Some churn was because customers had unrealistic expectations, hoping that 11x could replace an entire outbound sales team, saving hundreds of thousands of dollars a year, one former employee said.

This person said that 11x salespeople often told prospects that within several months, they could expect to see a sizable uptick in the number of meetings, demos, and phone calls booked because of the startup’s technology — despite the employees believing this to be unrealistic. 

“The actual results of the amount of automated emails versus meetings booked was disappointing,” said one company that tried the product.

11x says it believes its product outperforms human SDRs but says “performance ultimately relies on the quality of user input.” It also says it does not guarantee savings or revenues in its sales pitches.

Other customers complained that the 11x product was hallucinating or that the product wouldn’t load at all, this former employee continued. One reviewer on Medium panned the product, saying it was far less effective and yet cost more than its competitors.

“The products barely work,” a former engineer told TechCrunch. Instead, customers would have to manually check and correct the work, defeating the purpose of buying 11x’s product in the first place, another employee said. 

Additionally, the company sometimes had billing issues. One customer was billed twice for their three-month trial period. “It almost seemed like they were kind of trying to get something past us,” the customer said.

One VC considering investing in the Series A discovered that the tech didn’t work well during the due diligence process. 11x’s existing customers told the investor that they were initially satisfied but that after a month of usage, the startup’s AI failed to generate effective leads.

Told about this investor’s experience, a current employee defended the company, saying that customers need time to adapt to how 11x works. This person said the company is also trying to find ways to encourage more customers to stay longer.

Employee churn 

Employees also described a rough work environment with a lot of employee churn under founder-CEO Sukkar. 

Employees were generally expected to work at least 60 hours a week with heavy pressure to be constantly available, according to employees and messages seen by TechCrunch.

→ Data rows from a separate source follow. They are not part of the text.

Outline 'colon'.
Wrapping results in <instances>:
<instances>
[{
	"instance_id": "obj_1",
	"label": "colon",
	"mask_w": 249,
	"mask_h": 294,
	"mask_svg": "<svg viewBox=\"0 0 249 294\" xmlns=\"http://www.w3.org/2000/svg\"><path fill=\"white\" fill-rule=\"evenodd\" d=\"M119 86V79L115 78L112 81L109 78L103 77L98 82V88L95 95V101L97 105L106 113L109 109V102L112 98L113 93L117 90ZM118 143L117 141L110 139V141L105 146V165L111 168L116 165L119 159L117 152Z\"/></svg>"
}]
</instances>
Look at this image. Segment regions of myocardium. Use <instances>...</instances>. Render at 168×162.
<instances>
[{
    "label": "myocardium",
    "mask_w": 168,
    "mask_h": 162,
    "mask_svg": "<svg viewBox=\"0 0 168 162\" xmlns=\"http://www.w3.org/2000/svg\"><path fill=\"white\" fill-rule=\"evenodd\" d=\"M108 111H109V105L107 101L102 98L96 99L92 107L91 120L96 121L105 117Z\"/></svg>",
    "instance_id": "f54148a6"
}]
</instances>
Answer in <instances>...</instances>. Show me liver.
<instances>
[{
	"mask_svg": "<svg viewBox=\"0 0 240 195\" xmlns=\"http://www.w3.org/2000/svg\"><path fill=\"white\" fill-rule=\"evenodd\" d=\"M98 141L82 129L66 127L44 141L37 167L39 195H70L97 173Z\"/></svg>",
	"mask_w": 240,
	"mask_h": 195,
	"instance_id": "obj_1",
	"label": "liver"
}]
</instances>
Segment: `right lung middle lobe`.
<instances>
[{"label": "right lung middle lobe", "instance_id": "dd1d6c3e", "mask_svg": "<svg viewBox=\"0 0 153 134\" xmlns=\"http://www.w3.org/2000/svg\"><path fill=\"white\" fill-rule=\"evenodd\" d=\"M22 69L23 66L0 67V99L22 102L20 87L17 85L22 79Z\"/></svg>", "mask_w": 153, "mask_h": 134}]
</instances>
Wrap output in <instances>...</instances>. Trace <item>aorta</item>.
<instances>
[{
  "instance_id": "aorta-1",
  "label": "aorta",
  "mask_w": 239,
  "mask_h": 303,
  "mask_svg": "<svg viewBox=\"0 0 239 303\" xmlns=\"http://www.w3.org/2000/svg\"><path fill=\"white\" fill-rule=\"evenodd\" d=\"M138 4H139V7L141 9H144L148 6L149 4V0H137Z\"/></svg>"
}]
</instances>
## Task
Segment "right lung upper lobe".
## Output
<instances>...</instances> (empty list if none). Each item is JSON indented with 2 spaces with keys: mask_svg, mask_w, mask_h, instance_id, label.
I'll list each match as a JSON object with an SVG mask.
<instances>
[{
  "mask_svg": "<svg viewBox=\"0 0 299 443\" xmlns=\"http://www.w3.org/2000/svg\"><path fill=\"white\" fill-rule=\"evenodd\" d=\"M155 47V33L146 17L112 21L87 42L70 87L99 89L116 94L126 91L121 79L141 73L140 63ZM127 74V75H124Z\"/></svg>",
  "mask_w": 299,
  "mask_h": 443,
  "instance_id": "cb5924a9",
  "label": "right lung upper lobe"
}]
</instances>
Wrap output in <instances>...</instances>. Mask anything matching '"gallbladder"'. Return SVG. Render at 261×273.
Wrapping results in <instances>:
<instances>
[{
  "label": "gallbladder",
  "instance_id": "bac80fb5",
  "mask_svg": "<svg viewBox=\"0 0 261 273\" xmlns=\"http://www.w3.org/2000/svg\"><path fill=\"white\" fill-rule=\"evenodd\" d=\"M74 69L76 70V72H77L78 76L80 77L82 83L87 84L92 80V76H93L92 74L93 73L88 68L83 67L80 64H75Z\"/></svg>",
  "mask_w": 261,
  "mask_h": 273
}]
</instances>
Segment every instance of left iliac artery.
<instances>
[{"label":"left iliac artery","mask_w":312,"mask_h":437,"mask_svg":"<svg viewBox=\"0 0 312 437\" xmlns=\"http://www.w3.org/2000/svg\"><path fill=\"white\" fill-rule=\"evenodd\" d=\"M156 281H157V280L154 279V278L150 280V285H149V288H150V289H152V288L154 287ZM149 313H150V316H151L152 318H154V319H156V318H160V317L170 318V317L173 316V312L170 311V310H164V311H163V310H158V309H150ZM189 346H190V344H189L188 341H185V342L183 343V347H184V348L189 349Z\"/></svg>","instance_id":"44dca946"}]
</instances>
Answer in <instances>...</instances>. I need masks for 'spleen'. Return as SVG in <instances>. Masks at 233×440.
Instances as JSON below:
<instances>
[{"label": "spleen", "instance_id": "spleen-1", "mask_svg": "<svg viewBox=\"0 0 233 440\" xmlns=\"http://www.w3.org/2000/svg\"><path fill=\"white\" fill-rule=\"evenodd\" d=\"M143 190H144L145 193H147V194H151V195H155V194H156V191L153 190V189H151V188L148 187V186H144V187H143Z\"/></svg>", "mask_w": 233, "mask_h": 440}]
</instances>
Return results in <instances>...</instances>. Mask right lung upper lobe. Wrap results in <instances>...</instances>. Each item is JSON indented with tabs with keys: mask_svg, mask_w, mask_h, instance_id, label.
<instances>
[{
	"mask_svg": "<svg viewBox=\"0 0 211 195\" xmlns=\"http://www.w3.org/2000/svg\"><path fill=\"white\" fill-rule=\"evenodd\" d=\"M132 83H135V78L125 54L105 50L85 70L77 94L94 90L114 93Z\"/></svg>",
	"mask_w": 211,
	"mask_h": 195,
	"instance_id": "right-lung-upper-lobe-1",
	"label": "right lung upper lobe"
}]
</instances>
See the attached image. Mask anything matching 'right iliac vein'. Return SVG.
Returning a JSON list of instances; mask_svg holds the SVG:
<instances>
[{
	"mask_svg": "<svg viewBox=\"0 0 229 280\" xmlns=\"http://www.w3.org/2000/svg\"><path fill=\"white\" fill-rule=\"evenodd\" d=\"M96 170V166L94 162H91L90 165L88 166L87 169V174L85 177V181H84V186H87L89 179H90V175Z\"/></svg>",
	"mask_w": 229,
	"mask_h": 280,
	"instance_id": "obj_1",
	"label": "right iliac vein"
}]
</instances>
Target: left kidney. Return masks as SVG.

Slack messages show Sukkar asking where everyone was at 8 p.m., after previously telling employees that the workday started at 9 a.m. 

“He doesn’t believe in people taking holidays,” a current employee said. Another former employee said they were also expected to work over the weekend and on national holidays. 

“You would have the founder on Slack, maybe three in the morning, sending messages saying ‘this needs to be resolved urgently,’” a former employee recalled, adding that the always-on mentality was so pervasive that some employees simply slept in the office. 

When employees couldn’t be reached immediately — or if something was amiss — Sukkar was known to post his frustrations about said worker in the general Slack channel for everyone to see, at least two employees recalled. 

Employees who spoke out risked being threatened with dismissal, according to two employees. 

“There’s a lot more under the hood,” a current employee said, referring to Sukkar. “One day, there will be a documentary about this guy. I do believe that’s how scandalous he is.” 

11x says it experienced turnover as it relocated from London to San Fransisco last July as employees who couldn’t relocate decided to leave the company. It says its headcount has doubled in that time period to now include 50 full-time employees

At least one former employee we spoke to said they are still awaiting back pay months after having departed. 

The concern over backpay after quitting has become such a part of the culture that a current employee said most wait for the nearest payday to pass before quitting. 

“We’ve just got paid today,” a current employee said. “I’m expecting a couple of people to resign over the weekend or on Monday.”

Note: This story has been updated to include a comment from Benchmark.